Namun, apakah penjelasan ini cukup untuk memastikan bahwa UU ini benar-benar tidak bermasalah? Kritik utama terhadap revisi ini bukan hanya pada substansinya, tetapi juga pada proses pembuatannya. Bertentangan dengan klaim Puan Maharani, pembahasan UU ini dilakukan dengan cepat, tanpa urgensi yang jelas, dan minim transparansi. Naskah akademik serta draf final tidak disebarluaskan sejak awal dengan alasan untuk menghindari perdebatan. Padahal, dalam sistem demokrasi, perdebatan adalah bagian esensial dalam penyusunan kebijakan. Jika memang tidak ada yang perlu disembunyikan, mengapa tidak dilakukan secara terbuka?

Kecepatan pembahasan UU ini juga menimbulkan pertanyaan besar:

1. Apa urgensinya?

2. Apakah ada ancaman baru yang begitu mendesak sehingga perluasan peran TNI harus segera diakomodasi dalam regulasi?

Jika tidak ada situasi darurat yang menuntut revisi ini segera disahkan, maka tergesa-gesanya proses ini menjadi semakin mencurigakan.

Secara substansi, memang harus diakui bahwa UU ini tidak secara eksplisit mengembalikan Dwifungsi ABRI seperti di era Orde Baru. Namun, perluasan fungsi bagi prajurit aktif tetap berisiko bagi supremasi sipil, terutama dalam sektor pertahanan siber. Habiburokhman berpendapat bahwa keterlibatan TNI dalam dunia siber adalah optimalisasi sumber daya militer. Namun, konteks Indonesia membuatnya lebih kompleks. Kita telah melihat bagaimana polisi siber lebih sering digunakan untuk membungkam kritik dibandingkan menangani kejahatan siber yang sesungguhnya. Jika lembaga sipil seperti kepolisian saja sudah bermasalah dalam mengelola kebebasan berpendapat di internet, bagaimana kita bisa yakin bahwa TNI, dengan struktur komando yang lebih tertutup, tidak akan melakukan hal yang sama?

Keterlibatan militer dalam ranah sipil tidak selalu buruk, tetapi harus memiliki mekanisme pengawasan yang ketat. Saat ini, tidak ada jaminan bahwa prajurit aktif yang ditempatkan dalam jabatan sipil akan tunduk pada pengadilan sipil.

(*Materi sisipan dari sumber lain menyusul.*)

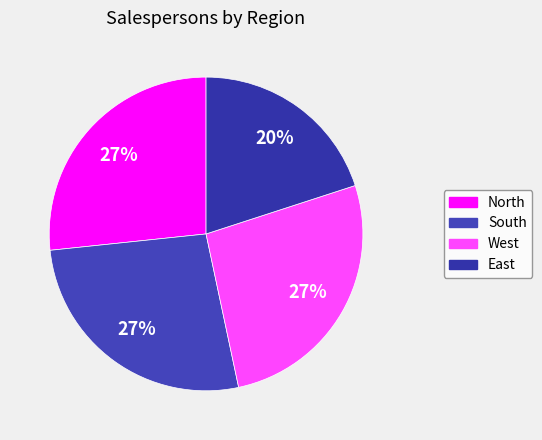

Which category has the smallest portion of the pie?

East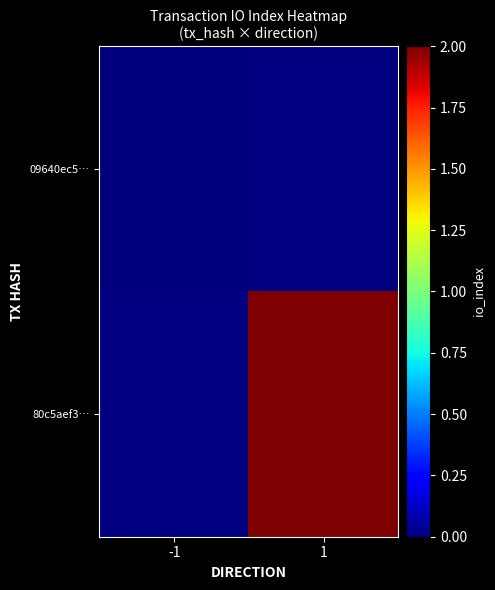

At -1, list the series in order from smallest to largest.

09640ec5…, 80c5aef3…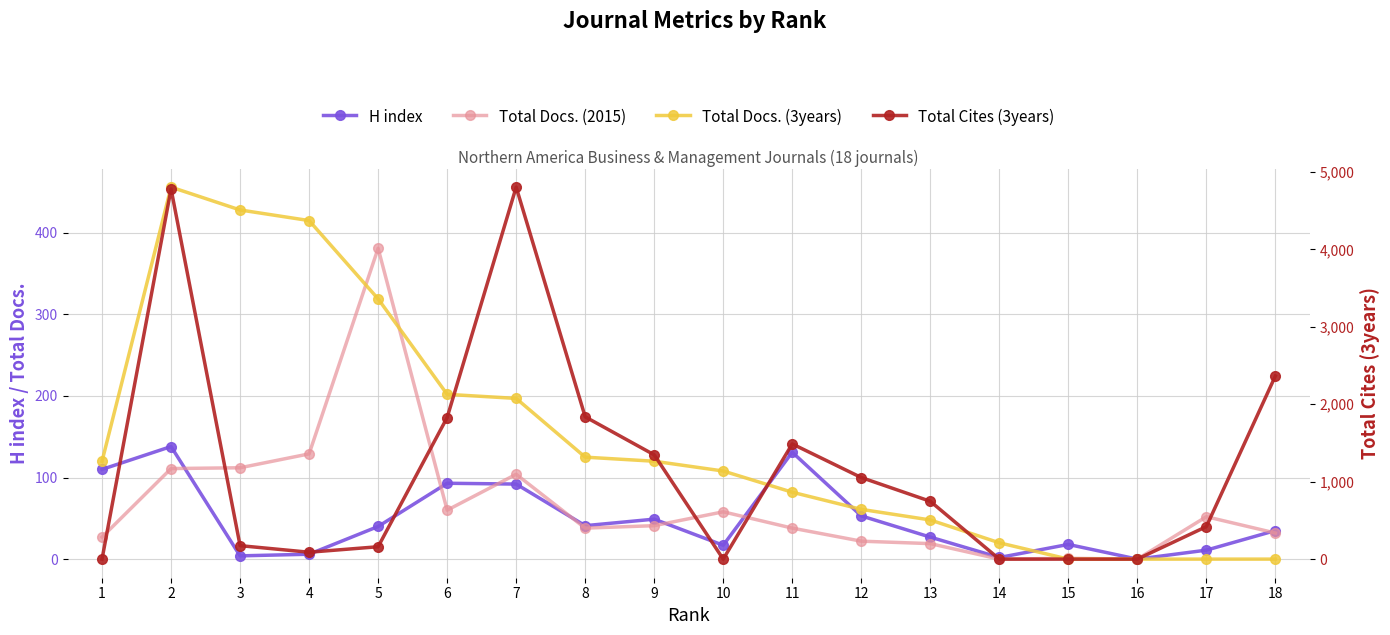

Rank the series at 12 from lowest to highest value.

Total Docs. (2015), H index, Total Docs. (3years), Total Cites (3years)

Jika seorang tentara yang bertugas dalam penanggulangan bencana melakukan korupsi, apakah ia akan diadili di pengadilan sipil, atau justru “diamankan” di pengadilan militer yang terkenal lebih permisif terhadap anggotanya?

Dalam perbandingan internasional, beberapa negara memang mengizinkan militer memiliki peran dalam keamanan siber dan operasi penyelamatan warga negara di luar negeri. Amerika Serikat, misalnya, memiliki United States Cyber Command (USCYBERCOM) yang bertugas melindungi kepentingan nasional di dunia digital. Namun, USCYBERCOM beroperasi di bawah Departemen Pertahanan yang dikendalikan oleh sipil dengan batasan yang jelas agar tidak merusak prinsip demokrasi.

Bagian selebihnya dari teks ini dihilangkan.